Luego de que la Dra. Roxana Rivas presentara una acción de amparo, el pasado 2 de diciembre, el juez federal de El Dorado, José Luis Casals, falló a favor de estas familias, y la Anses a partir de ahora deberá pagar el dinero de las asignaciones familiares. “El juez hizo lugar a la cautelar y dispuso como medida preventiva el cese de las retenciones y/o descuentos que realiza la Anses sobre las acreencias que, por asignaciones familiares, les corresponde percibir a los actores por sus hijos menores a partir de la fecha de comunicación”, relató la Dra. Rivas.
Ahora falta resolver lo adeudado de los meses anteriores, que equivalen a casi dos años. “Pero para eso habrá que esperar una sentencia”, concluye la Dra. Rivas.

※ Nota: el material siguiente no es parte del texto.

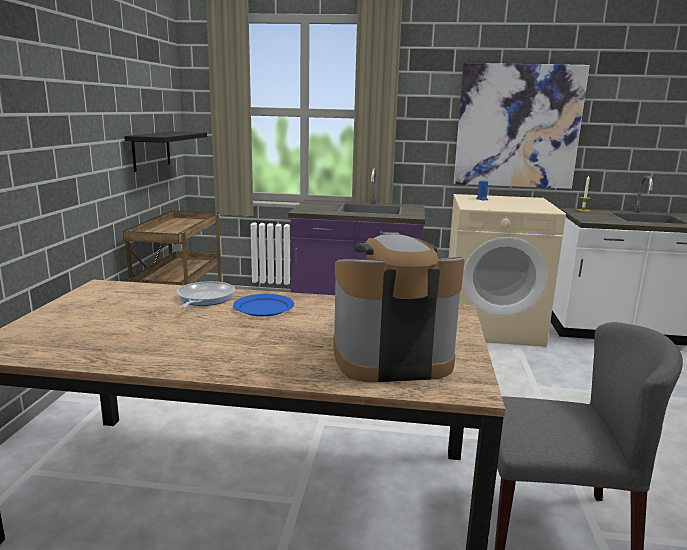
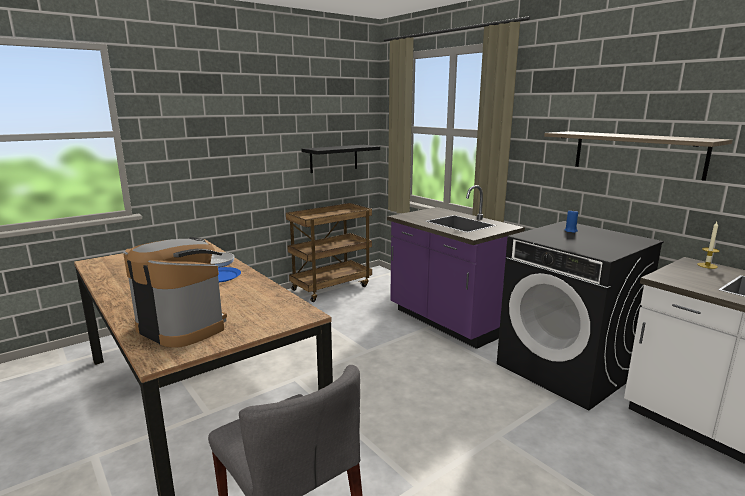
camera: 45 degrees right, 0 degrees up
beige washing machine [449,194,566,347] -> black washing machine [497,221,664,411]
picture [454,63,590,189] -> shelf [544,131,733,181]

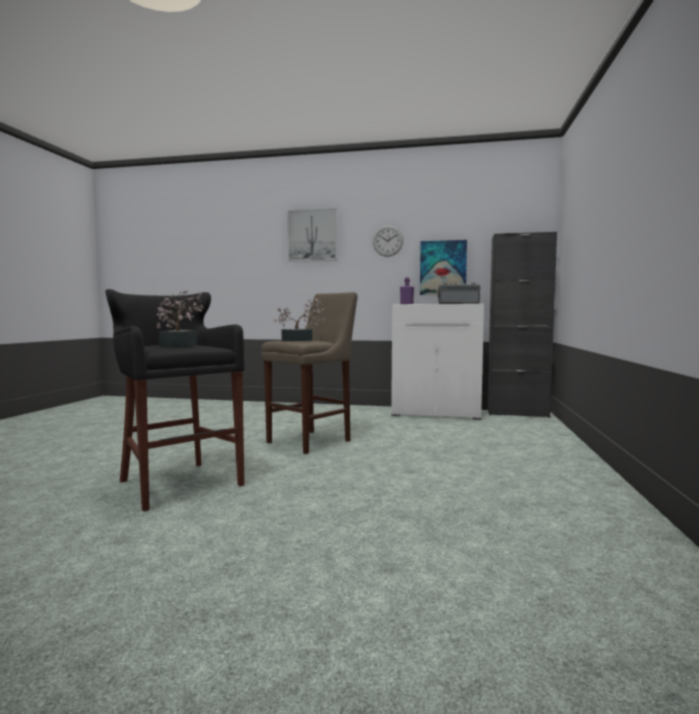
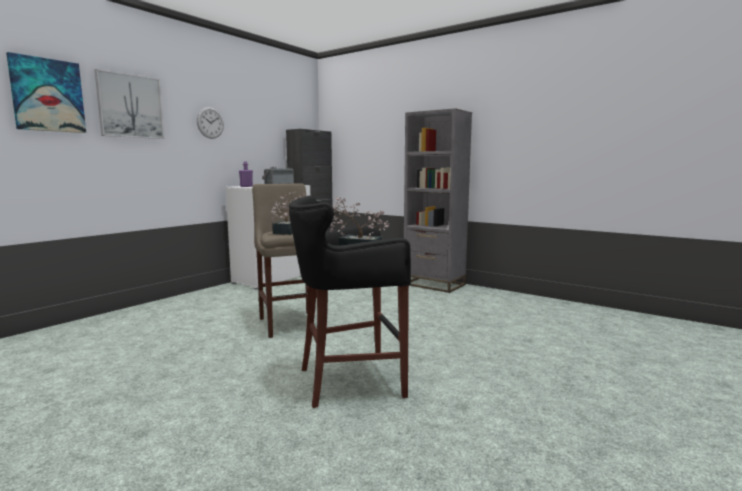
camera: 65 degrees left, 5 degrees up
picture [420,240,467,295] -> picture moved to [6,52,86,133]
none -> grey bookcase [404,108,472,293]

Las taraferas que habían vuelto a ayunar frente al Banco Nación en Montecarlo, al recibir esta noticia, resolvieron en una asamblea levantar el ayuno y confiar en que su situación tomará otro camino.
El juez Casals destacó la importancia de avanzar sobre el cambio para acabar con la vulnerabilidad de estas trabajadoras. “Es la población laboral más vulnerable en el espectro de actividades de la provincia y por consiguiente una de las más desprotegidas, lo que requiere la adopción de medidas por parte de esta jurisdicción” y agrega que deberán tomarse “como acción preventiva las medidas que sean acordes para restituir el derecho afectado hasta tanto se logre dilucidar los verdaderos motivos que han llevado a la Administración a adoptar la suspensión de tales pagos, todo ello en concordancia con la protección integral que se debe otorgar a los menores dentro del consabido precepto del interés superior del niño, previsto en la Convención sobre los Derechos del Niño, aprobado por la Asamblea de Naciones Unidas y que integran el plexo constitucional a partir de la reforma de 1994.” Esta convención, sostiene Casals en su fallo, “taxativamente impone en su artículo tercero la obligación de los Estados partes que en cada medida que se adopte en el plano de las instituciones públicas o privadas, tribunal, órganos, legislativos o autoridades administrativas deben dirigirse primordialmente a tal interés y otorgar la protección y cuidados que sean necesarios para el bienestar de los mismos, premisas esas que se han de cumplir por medio de la dis- posición que se pretende al suspenderse las retenciones que se ejecutan por la Administración”.
Es que en los constantes relatos de estas mujeres se escucha lo naturalizado que están el abuso y el sometimiento a las que están expuestas. Pero también se llega a ver, cuando sonríen, que esta lucha las hizo unirse para así poder intentar cambiar esta realidad que ninguna de ellas –ni nadie– merece.